What is expected. The response must consist of each line in the listing that has the word "corner" in it.

Source material.
[Start of section]
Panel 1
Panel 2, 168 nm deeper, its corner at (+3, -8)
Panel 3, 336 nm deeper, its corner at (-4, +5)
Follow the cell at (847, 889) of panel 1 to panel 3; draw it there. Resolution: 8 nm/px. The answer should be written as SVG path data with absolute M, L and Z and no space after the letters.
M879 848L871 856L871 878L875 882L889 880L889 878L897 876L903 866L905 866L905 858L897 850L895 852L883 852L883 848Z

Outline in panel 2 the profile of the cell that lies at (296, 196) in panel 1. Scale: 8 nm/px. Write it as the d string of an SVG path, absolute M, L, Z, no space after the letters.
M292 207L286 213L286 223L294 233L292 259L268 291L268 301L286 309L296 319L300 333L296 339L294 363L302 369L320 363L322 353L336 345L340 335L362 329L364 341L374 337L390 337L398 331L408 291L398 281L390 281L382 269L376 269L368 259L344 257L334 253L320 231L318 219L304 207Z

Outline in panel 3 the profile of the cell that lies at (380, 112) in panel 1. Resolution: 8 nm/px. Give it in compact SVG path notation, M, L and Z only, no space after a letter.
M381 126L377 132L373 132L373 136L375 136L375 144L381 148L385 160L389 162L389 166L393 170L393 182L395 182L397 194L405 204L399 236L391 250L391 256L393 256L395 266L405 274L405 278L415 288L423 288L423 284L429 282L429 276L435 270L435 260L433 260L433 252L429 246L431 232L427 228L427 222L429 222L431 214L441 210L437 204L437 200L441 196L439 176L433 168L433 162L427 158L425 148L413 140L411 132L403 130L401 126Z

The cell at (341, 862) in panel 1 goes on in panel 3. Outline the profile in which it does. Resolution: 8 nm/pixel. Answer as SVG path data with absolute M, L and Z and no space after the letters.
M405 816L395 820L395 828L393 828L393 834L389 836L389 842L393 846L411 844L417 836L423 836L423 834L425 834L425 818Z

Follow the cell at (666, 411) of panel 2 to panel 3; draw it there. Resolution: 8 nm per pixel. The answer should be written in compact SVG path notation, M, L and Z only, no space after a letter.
[End of section]
Reply.
Panel 2, 168 nm deeper, its corner at (+3, -8)
Panel 3, 336 nm deeper, its corner at (-4, +5)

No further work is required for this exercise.